*Supplied text*
Remember all that "Tea Party Avoids Divisive Social Issues" stuff? Psych! All they had to do was remove abortion from the category of "social issues." The effect's still the same, though.

Friday, March 18, 2016

FRIDAY 'ROUND-THE-HORN.


Bob Luman was a little much, but I've always loved this. Check that piano!

•   Holy shit, in the event Trump gets the needed delegates, conservatives are really up for stealing the nomination from him. I mean, I've thought so all along, but now they're coming close to saying it out loud. At National Review, Kevin D. Williamson (now credited there as NR's "roving" correspondent, which must be a misprint), reminds us for the second time this month that this is a republic not a democracy, and denounces Trumpers who think "'We the People' are getting screwed by 'Them'" as unconservative  -- though this has been conservatism's selling message to the rubes since World War II. And so:
Yes, there are people in power maneuvering to frustrate the will of “We the People” on a dozen different things, ranging from economic and national-defense policy to the specific matter of Donald Trump’s presidential campaign. That is prudence and patriotism, and the constitutional architecture of these United States is designed to prevent democratic passion from prevailing. Have your talk-radio temper tantrum. Have your riots. Our form of government, even in its current distorted state, was designed to handle and absorb your passions. You may dream of a dictator, but you will not have one.

*Exercise data*

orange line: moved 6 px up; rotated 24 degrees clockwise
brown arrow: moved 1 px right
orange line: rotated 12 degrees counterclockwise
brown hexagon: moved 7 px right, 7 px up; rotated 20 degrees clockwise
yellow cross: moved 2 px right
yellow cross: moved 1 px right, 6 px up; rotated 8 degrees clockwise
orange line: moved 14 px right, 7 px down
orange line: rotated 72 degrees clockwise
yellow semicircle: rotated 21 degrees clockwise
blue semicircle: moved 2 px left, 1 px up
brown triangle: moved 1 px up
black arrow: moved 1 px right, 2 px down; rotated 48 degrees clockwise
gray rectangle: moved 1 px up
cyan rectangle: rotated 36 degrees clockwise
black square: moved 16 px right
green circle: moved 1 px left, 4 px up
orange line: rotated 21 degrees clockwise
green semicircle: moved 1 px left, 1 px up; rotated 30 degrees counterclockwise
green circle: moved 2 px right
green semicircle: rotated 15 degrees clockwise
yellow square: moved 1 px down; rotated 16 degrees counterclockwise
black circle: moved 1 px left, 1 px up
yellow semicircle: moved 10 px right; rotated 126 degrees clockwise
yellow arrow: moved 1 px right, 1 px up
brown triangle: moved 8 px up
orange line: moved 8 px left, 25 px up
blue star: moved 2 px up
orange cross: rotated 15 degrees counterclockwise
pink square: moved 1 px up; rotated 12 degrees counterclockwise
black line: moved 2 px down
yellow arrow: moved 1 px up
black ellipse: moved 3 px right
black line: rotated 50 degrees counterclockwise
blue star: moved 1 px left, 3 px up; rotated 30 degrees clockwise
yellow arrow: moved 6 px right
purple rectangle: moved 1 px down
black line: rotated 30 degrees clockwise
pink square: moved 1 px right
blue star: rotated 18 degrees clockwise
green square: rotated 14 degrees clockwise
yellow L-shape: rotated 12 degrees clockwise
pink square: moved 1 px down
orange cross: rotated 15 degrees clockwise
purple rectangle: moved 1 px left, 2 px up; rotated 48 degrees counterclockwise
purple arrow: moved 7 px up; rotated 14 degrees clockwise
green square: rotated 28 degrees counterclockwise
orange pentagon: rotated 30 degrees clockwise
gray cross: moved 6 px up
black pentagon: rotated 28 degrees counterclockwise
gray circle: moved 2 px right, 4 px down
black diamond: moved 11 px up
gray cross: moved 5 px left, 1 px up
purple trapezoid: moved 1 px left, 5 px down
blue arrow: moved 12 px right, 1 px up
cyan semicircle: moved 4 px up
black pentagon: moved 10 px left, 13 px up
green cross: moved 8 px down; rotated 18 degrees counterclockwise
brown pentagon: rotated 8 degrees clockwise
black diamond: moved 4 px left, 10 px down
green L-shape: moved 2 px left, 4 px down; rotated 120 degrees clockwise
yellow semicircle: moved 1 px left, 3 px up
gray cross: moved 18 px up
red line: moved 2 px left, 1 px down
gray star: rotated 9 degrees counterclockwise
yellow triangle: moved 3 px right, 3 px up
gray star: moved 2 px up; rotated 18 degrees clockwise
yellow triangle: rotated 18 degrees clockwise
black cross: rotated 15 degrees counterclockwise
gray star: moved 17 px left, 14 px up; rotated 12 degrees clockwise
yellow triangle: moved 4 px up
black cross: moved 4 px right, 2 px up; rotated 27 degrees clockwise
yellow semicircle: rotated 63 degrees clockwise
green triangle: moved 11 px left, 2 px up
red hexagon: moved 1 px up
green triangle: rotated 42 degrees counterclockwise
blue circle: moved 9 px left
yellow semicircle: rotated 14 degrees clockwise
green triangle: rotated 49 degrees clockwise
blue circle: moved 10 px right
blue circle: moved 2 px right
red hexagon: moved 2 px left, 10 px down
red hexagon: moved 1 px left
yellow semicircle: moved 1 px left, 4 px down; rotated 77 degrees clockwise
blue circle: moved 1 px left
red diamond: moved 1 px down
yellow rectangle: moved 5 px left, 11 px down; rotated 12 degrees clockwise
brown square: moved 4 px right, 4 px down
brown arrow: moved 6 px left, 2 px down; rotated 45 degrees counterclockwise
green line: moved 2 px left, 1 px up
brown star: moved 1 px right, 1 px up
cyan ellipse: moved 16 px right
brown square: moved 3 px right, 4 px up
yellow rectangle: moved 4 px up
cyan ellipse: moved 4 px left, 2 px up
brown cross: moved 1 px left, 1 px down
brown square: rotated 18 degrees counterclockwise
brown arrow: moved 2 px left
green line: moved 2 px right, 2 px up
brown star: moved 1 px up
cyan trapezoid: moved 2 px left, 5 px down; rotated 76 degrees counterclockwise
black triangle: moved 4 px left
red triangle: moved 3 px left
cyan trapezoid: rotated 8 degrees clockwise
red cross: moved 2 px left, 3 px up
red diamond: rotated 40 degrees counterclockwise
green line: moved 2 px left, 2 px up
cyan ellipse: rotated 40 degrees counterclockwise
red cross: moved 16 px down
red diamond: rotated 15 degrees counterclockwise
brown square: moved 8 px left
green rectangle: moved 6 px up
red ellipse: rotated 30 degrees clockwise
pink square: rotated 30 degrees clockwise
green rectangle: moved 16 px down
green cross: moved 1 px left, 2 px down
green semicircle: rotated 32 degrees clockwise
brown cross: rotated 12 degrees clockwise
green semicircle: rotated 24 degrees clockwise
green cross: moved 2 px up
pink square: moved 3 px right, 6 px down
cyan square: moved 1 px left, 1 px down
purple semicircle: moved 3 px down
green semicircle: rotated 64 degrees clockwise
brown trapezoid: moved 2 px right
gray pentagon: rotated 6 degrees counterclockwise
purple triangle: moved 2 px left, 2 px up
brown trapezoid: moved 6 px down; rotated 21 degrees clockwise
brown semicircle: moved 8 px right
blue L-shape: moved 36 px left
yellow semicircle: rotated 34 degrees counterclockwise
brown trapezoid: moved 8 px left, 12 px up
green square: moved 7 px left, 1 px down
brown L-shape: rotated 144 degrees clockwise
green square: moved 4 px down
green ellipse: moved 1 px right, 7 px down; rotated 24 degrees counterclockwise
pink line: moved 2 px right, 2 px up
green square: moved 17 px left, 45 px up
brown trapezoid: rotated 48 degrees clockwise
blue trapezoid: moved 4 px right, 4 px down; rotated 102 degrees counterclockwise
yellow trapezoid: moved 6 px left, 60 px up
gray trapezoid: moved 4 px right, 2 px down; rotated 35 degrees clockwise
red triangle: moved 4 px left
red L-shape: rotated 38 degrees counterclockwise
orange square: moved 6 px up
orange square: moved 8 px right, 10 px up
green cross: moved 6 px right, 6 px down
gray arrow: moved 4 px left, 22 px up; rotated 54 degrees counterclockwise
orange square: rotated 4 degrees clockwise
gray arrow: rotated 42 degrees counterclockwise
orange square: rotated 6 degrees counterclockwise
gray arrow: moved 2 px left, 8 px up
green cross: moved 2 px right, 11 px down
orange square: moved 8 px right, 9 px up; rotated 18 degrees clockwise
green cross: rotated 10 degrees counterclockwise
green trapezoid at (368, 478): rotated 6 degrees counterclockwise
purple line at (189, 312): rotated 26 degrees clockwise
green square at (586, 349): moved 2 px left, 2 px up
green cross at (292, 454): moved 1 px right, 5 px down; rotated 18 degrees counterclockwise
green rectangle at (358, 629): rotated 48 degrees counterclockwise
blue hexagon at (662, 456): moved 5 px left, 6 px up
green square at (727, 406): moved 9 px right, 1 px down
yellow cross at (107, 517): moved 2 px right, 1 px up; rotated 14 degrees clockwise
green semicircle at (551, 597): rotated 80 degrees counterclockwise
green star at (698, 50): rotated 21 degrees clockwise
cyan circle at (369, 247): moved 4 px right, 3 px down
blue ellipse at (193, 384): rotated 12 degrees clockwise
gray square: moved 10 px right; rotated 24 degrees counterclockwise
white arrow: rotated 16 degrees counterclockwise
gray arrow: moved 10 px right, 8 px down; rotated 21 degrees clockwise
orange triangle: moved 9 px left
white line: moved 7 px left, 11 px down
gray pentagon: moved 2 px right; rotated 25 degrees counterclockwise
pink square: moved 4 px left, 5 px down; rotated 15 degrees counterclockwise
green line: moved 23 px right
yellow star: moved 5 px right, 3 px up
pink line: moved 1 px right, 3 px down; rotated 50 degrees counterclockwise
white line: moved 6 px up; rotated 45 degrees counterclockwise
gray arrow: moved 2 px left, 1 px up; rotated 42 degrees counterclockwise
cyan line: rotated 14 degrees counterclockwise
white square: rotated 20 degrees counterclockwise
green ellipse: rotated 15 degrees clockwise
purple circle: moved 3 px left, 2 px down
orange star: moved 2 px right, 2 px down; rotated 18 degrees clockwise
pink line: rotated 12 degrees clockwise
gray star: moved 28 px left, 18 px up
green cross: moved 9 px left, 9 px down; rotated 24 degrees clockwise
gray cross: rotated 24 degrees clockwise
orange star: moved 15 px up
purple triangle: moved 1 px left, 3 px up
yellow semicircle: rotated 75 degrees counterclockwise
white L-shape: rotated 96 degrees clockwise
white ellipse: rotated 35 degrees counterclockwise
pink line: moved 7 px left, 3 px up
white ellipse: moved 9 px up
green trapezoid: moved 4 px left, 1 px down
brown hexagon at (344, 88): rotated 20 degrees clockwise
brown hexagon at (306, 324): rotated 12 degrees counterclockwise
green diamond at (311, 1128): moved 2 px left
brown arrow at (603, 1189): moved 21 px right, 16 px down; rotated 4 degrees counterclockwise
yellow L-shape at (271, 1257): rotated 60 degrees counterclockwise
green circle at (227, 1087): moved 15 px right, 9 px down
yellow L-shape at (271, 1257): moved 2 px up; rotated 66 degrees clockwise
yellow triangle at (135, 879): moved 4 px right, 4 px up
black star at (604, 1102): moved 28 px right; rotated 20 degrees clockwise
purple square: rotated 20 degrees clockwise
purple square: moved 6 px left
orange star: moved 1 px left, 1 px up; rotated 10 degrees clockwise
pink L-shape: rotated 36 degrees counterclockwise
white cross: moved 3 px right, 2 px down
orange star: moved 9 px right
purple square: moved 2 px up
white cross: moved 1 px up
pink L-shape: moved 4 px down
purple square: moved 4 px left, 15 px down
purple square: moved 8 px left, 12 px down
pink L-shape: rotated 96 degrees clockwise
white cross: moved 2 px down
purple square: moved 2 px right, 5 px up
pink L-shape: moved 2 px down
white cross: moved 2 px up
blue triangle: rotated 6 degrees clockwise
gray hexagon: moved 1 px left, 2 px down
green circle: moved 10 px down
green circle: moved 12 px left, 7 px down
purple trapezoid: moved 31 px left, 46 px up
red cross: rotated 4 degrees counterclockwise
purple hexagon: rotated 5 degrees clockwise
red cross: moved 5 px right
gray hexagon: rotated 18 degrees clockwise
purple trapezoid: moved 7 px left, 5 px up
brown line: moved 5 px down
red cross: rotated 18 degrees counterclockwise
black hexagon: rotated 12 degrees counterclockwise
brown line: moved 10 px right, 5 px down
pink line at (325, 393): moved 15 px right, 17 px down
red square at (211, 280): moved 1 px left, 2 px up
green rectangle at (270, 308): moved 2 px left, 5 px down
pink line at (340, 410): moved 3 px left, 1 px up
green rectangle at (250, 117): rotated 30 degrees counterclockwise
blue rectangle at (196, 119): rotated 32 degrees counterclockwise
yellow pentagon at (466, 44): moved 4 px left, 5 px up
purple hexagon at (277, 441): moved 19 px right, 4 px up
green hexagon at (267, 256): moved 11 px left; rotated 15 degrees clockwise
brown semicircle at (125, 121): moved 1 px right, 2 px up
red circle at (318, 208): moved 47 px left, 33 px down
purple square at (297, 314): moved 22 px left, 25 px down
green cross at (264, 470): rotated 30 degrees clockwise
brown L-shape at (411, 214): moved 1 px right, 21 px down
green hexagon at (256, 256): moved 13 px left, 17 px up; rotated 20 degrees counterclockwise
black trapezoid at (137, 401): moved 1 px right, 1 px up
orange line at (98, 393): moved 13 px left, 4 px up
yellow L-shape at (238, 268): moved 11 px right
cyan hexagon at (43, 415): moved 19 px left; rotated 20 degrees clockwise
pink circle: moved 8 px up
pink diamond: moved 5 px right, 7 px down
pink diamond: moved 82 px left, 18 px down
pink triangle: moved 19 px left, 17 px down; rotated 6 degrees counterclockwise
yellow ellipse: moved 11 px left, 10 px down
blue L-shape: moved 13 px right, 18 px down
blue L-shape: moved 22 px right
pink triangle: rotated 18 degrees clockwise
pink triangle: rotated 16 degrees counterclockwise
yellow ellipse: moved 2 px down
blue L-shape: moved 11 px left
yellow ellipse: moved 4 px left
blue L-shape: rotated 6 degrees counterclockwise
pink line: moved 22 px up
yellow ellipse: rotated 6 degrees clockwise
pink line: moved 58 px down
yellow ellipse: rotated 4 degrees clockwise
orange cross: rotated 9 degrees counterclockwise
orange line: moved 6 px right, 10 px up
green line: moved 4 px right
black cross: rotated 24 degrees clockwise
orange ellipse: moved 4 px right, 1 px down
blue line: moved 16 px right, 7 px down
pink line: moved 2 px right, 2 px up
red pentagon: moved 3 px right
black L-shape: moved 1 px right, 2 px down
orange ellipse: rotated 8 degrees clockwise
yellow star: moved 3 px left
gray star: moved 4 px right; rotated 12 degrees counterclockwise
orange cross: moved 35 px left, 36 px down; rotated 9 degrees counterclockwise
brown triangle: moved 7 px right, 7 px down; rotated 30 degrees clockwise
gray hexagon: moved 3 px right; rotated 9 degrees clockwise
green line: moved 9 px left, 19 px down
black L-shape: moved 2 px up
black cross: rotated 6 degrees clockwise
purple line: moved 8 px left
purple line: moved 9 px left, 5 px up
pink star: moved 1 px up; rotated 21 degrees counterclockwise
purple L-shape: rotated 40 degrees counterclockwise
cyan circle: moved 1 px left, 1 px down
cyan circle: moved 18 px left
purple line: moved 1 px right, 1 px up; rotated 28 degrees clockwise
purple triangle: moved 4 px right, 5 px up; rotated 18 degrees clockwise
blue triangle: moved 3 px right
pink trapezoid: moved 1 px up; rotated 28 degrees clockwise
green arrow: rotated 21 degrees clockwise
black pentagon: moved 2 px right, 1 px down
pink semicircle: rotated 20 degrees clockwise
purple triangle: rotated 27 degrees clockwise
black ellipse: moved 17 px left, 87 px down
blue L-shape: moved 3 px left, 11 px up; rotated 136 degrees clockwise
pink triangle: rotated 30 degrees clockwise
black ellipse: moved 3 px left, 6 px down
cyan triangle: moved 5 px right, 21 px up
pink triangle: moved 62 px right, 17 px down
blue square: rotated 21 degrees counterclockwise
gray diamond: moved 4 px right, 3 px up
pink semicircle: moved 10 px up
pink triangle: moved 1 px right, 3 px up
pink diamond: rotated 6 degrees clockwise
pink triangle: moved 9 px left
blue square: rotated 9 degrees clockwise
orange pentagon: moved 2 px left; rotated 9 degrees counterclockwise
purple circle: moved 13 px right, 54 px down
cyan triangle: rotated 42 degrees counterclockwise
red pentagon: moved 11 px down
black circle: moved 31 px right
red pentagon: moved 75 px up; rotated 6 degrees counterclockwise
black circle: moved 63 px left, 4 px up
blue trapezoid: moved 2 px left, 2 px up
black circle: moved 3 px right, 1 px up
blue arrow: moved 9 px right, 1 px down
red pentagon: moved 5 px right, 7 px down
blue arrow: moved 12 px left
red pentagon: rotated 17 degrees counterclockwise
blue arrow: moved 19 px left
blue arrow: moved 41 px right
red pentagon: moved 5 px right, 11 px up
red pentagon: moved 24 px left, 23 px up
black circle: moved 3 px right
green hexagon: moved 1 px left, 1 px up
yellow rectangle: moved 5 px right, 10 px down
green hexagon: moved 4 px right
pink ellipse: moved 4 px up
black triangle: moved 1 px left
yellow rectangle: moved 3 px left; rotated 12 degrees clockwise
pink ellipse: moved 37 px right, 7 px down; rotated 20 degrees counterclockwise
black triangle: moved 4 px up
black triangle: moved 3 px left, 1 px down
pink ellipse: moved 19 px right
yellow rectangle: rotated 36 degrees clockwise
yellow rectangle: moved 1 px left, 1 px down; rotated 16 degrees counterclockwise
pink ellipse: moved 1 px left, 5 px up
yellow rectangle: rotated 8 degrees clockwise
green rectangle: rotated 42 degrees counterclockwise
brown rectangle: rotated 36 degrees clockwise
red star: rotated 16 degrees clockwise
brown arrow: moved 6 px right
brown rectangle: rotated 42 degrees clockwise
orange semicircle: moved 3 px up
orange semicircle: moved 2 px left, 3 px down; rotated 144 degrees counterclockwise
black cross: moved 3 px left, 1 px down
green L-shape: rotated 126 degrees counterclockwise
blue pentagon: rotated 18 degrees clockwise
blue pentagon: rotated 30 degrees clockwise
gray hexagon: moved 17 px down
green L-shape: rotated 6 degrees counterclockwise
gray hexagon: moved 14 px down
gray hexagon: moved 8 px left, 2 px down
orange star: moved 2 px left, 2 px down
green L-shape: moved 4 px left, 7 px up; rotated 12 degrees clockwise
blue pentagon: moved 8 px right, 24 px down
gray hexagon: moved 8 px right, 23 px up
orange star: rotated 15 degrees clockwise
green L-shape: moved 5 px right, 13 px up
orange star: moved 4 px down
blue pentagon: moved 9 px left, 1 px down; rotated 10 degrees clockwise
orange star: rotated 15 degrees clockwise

*Exercise description*
Please answer from the blog post: what is Kevin D. Williamson now credited as at National Review?

*Answer box*
NR's "roving" correspondent